Heap Overflow in Feathersjs with Hmac Signatures
Heap Overflow in Feathersjs with Hmac Signatures — how this specific combination creates or exposes the vulnerability
A heap-based buffer overflow in a Feathersjs service that uses Hmac Signatures can occur when unchecked input is used to size or copy memory on the server-side, often while processing Hmac signatures or related payloads. Although Feathersjs is a higher-level framework, vulnerabilities arise at the native or dependency layer (for example, within cryptographic libraries or C++ addons) and can be triggered through the request pipeline when signature verification consumes attacker-controlled data.
Consider a Feathersjs service that accepts a payload and an Hmac signature, then recomputes the signature for verification. If the implementation copies or parses input buffers into fixed-size stack or heap buffers without proper length checks, an oversized payload can corrupt adjacent memory.

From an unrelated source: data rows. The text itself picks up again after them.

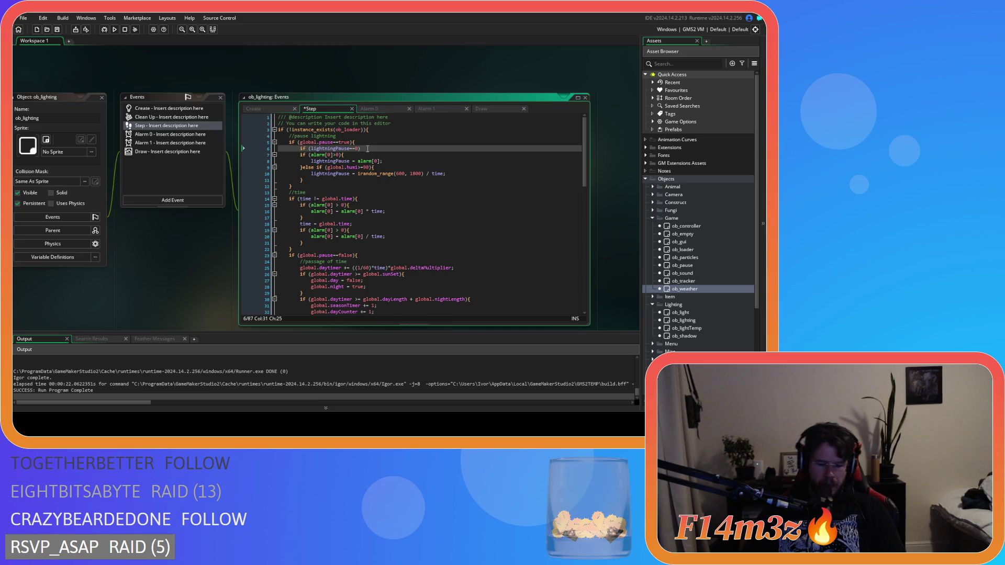
{"action": "type", "text": "{"}
{"action": "left_click", "coordinate": [307, 180]}
{"action": "key", "text": "Return"}
{"action": "type", "text": "}"}
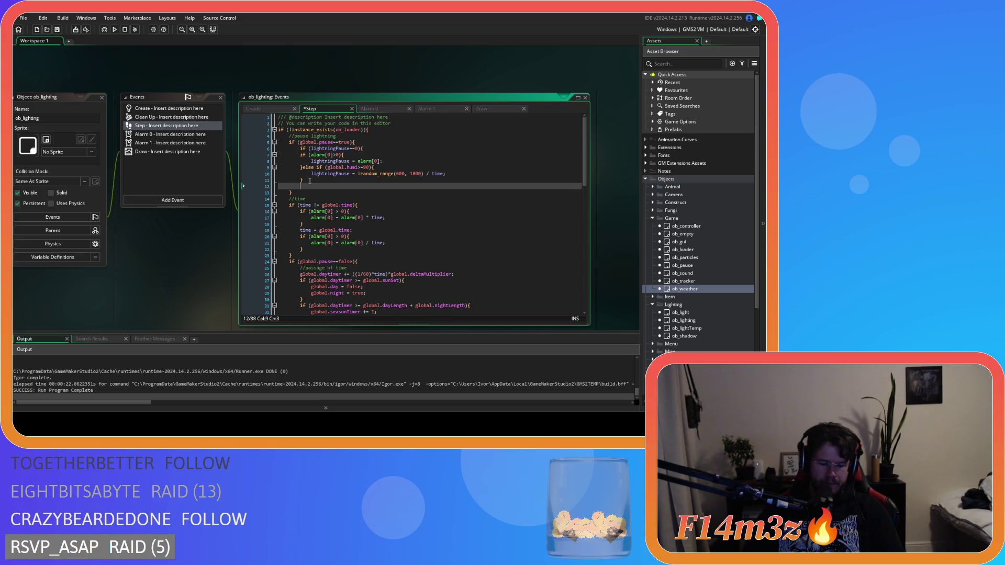
{"action": "left_click_drag", "start_coordinate": [303, 179], "coordinate": [235, 155]}
{"action": "key", "text": "Tab"}
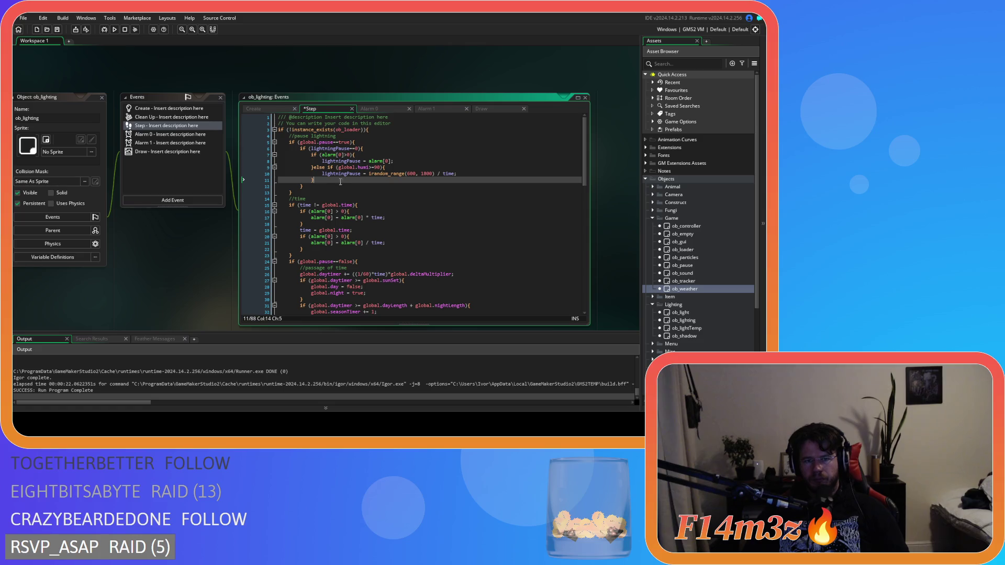
{"action": "key", "text": "ctrl+s"}
{"action": "left_click", "coordinate": [377, 143]}
- Add an else if () branch after the outer pause block's closing brace
{"action": "left_click", "coordinate": [310, 186]}
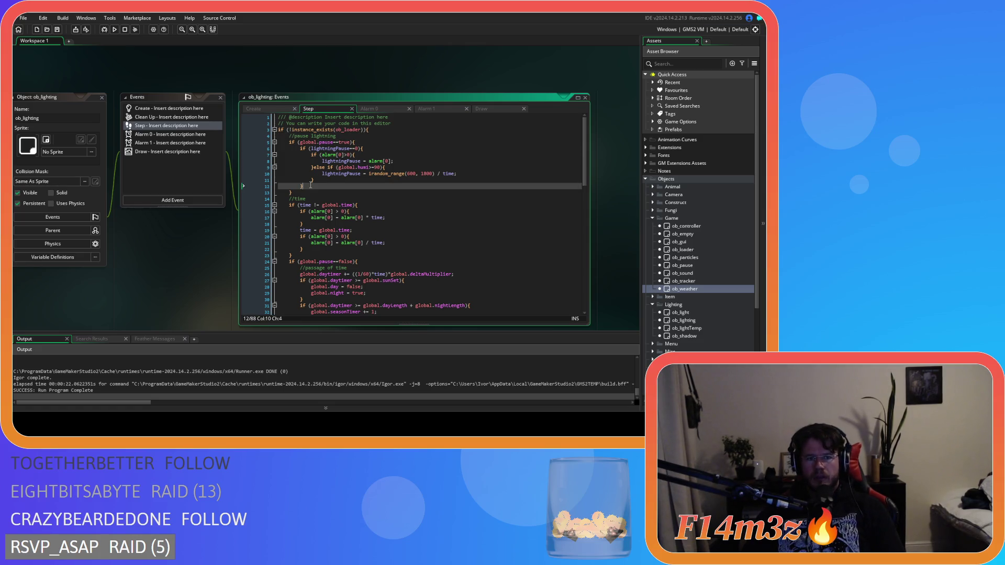
{"action": "type", "text": "else"}
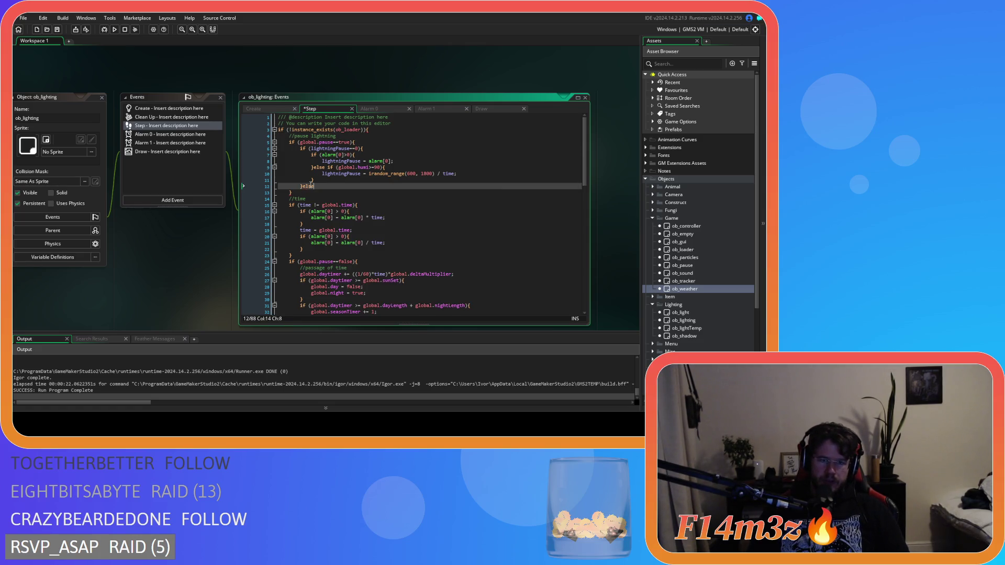
{"action": "key", "text": "ctrl+z"}
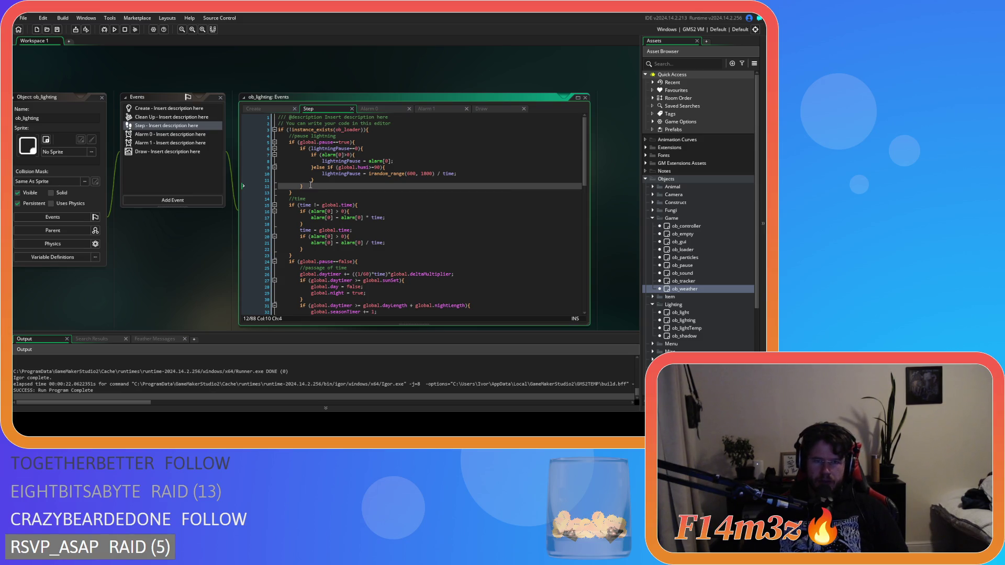
{"action": "key", "text": "ctrl+z"}
{"action": "left_click", "coordinate": [301, 193]}
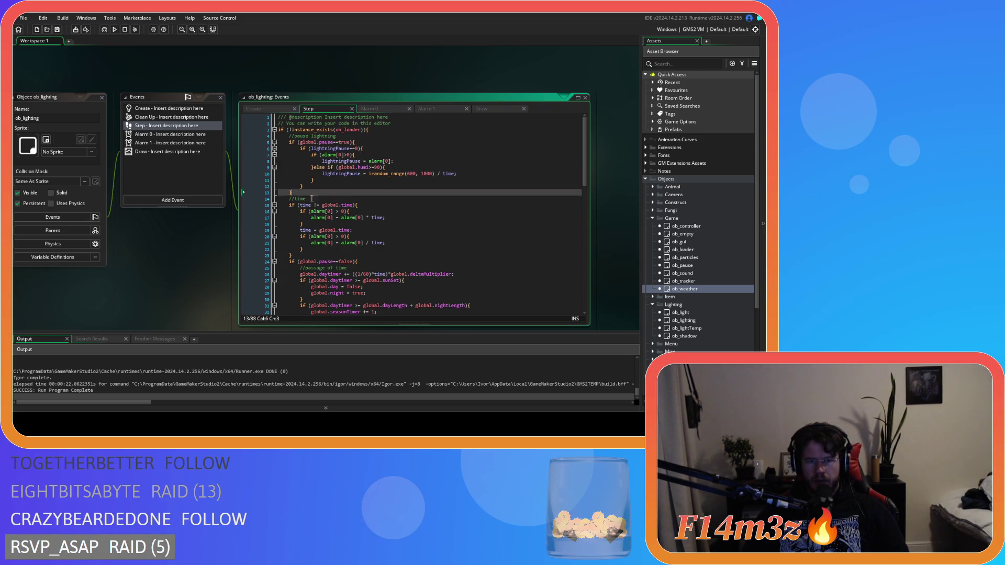
{"action": "type", "text": "else"}
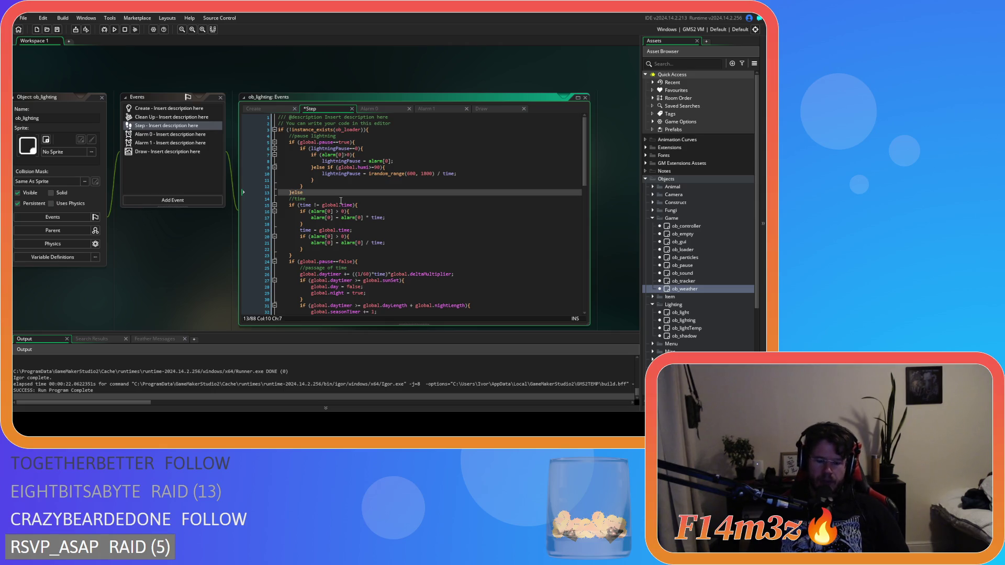
{"action": "key", "text": "Return"}
{"action": "key", "text": "Return"}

This can lead to arbitrary code execution, service crashes, or information disclosure during signature verification routines. Even though Feathersjs itself is JavaScript, the underlying Node.js runtime and native dependencies may expose heap-based weaknesses when handling malformed or specially crafted inputs.
Input validation and size checks must be applied before buffers are used in cryptographic operations. For example, an attacker may send an extremely large JSON body or header value that causes the Hmac verification code to allocate or copy data beyond expected boundaries. In an OpenAPI/Swagger context, if the API spec does not enforce strict size or type constraints for the payload and signature fields, the unauthenticated attack surface includes these endpoints for black-box scanning by middleBrick across its 12 checks, including Input Validation and Unsafe Consumption.
An insecure implementation might look like this:
const crypto = require('crypto');
const app = require('feathers')();
app.use('/sign', {
async create(data, params) {
const { payload, receivedSig } = data;
const key = Buffer.from('secret-key');
const computed = crypto.createHmac('sha256', key).update(payload).digest('hex');
if (computed === receivedSig) {
return { status: 'ok' };
}
throw new Error('Invalid signature');
}
});
If payload is not bounded, an attacker can submit a very large string, causing high memory usage or a heap overflow inside Node.js or native crypto bindings during the update call. middleBrick’s checks for Property Authorization and Input Validation would surface missing constraints on payload size and signature format, while LLM/AI Security probes ensure that such endpoints are not exposing system prompts or leaking data through error messages during verification.
Because middleBrick scans unauthenticated attack surfaces and maps findings to frameworks like OWASP API Top 10 and GDPR, it highlights risky patterns in Hmac-based flows and provides remediation guidance without claiming to fix or block execution. Continuous monitoring in the Pro plan can track such regressions across API changes.
Hmac Signatures-Specific Remediation in Feathersjs — concrete code fixes
To mitigate heap overflow risks in Feathersjs services using Hmac Signatures, enforce strict input validation, limit payload sizes, and use constant-time comparison for signatures. Avoid passing unbounded user data directly into cryptographic update calls, and ensure buffers are sized appropriately before use.
Here is a hardened example:
const crypto = require('crypto');
const app = require('feathers')();
// Enforce max payload size (e.g., 1MB) to reduce heap pressure
const MAX_PAYLOAD_SIZE = 1024 * 1024;
app.use('/sign', {
async create(data, params) {
const { payload, receivedSig } = data;
// Validate presence and types
if (typeof payload !== 'string' || typeof receivedSig !== 'string') {
throw new Error('Invalid input types');
}
// Limit payload size to prevent excessive heap allocation
if (Buffer.byteLength(payload) > MAX_PAYLOAD_SIZE) {
throw new Error('Payload too large');
}
const key = Buffer.from('secret-key');
const computed = crypto.createHmac('sha256', key).update(payload, 'utf8').digest('hex');
// Constant-time comparison to avoid timing leaks
const isValid = crypto.timingSafeEqual(
Buffer.from(computed),
Buffer.from(receivedSig)
);
if (!isValid) {
throw new Error('Invalid signature');
}
return { status: 'ok' };
}
});
In this version, payload size is explicitly bounded before being fed into crypto.update, reducing the risk of heap exhaustion. Using Buffer.byteLength ensures accurate byte-size checks for UTF-8 strings. The comparison uses crypto.timingSafeEqual to prevent timing side-channels that could otherwise leak information about the expected signature.
For API contract safety, define an OpenAPI 3.0 schema that constrains the payload and signature fields:
paths:
/sign:
post:
requestBody:
content:
application/json:
schema:
type: object
required: [payload, receivedSig]
properties:
payload:
type: string
maxLength: 1048576
receivedSig:
type: string
pattern: '^[a-f0-9]{64}$'
With the GitHub Action, you can enforce a minimum security score and fail builds if input validation or signature handling issues are detected. The CLI allows on-demand scans from the terminal, and the MCP Server enables scanning directly from AI coding assistants to catch such issues early in development.